Which lines in the data below contain the word "EEUU"? Return each of them.

————————

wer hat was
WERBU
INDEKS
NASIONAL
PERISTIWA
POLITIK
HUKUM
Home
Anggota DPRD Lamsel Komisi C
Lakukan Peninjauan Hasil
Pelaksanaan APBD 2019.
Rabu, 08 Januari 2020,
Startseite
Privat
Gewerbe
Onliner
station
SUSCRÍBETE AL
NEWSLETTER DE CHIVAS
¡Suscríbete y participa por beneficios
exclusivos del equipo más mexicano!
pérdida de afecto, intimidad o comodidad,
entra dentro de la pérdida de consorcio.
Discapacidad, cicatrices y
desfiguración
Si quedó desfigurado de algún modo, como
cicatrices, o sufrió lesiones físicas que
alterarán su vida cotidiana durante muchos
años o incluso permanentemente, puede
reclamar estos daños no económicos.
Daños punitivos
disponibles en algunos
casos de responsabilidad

————————

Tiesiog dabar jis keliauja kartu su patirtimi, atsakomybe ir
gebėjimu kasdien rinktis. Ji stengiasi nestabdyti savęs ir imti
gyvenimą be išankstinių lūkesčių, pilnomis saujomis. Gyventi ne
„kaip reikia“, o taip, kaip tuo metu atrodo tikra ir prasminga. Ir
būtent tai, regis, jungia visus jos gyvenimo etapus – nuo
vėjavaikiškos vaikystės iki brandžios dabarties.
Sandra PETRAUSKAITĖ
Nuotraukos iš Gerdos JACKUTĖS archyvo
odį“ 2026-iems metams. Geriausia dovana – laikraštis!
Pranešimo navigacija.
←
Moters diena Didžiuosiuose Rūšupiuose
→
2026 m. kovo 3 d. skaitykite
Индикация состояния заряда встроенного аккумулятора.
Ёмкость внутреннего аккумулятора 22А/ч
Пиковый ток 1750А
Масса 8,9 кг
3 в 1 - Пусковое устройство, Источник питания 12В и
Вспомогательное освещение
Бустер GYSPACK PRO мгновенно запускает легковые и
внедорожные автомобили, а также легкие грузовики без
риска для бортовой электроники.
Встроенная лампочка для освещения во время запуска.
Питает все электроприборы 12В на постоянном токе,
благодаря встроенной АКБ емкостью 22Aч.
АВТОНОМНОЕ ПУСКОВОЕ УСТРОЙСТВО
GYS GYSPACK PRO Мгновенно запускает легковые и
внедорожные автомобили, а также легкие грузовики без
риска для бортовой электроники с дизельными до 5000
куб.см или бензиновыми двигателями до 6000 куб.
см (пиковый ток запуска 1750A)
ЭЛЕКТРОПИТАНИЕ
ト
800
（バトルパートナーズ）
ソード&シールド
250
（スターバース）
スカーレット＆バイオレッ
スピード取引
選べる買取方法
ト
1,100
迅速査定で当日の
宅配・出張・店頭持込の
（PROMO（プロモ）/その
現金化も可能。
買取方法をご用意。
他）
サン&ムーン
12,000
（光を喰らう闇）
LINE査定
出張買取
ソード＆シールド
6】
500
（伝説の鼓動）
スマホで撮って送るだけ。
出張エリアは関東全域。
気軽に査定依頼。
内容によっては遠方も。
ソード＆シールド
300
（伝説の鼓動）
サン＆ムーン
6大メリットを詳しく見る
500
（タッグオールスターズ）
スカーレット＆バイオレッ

————————

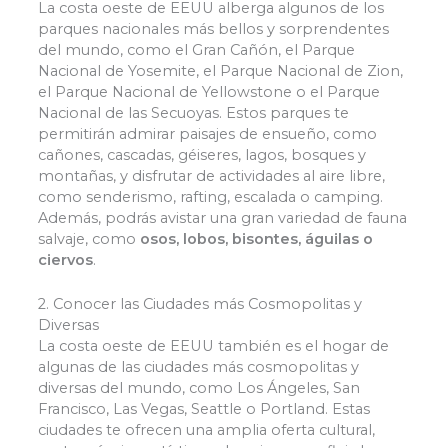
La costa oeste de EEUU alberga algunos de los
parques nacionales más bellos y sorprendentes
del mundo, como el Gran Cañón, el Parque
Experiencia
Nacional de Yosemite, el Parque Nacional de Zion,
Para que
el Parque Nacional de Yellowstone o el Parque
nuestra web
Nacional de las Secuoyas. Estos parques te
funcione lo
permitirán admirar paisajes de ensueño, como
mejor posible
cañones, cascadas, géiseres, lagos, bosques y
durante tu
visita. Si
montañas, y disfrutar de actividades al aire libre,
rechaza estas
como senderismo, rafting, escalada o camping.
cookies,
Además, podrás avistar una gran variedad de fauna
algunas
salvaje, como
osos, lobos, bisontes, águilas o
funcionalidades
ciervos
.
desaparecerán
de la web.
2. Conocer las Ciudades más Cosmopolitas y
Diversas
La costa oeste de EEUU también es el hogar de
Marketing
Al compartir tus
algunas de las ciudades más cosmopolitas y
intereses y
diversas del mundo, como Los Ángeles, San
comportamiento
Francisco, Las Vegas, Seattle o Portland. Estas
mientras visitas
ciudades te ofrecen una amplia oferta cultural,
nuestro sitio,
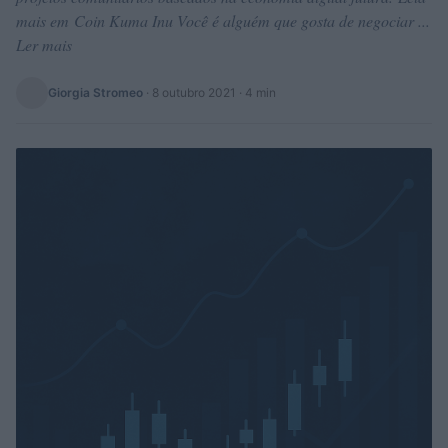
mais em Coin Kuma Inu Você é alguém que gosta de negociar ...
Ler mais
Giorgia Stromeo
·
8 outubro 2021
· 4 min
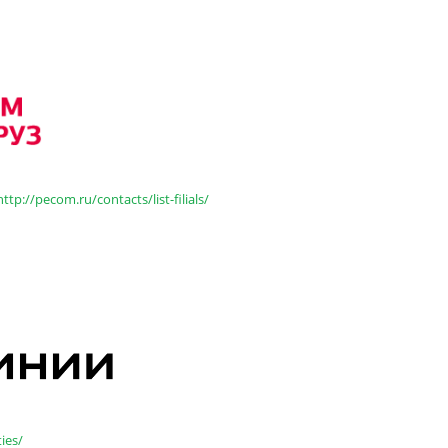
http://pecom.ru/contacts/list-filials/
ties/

————————

■ **Solved problem**:
La costa oeste de EEUU alberga algunos de los
La costa oeste de EEUU también es el hogar de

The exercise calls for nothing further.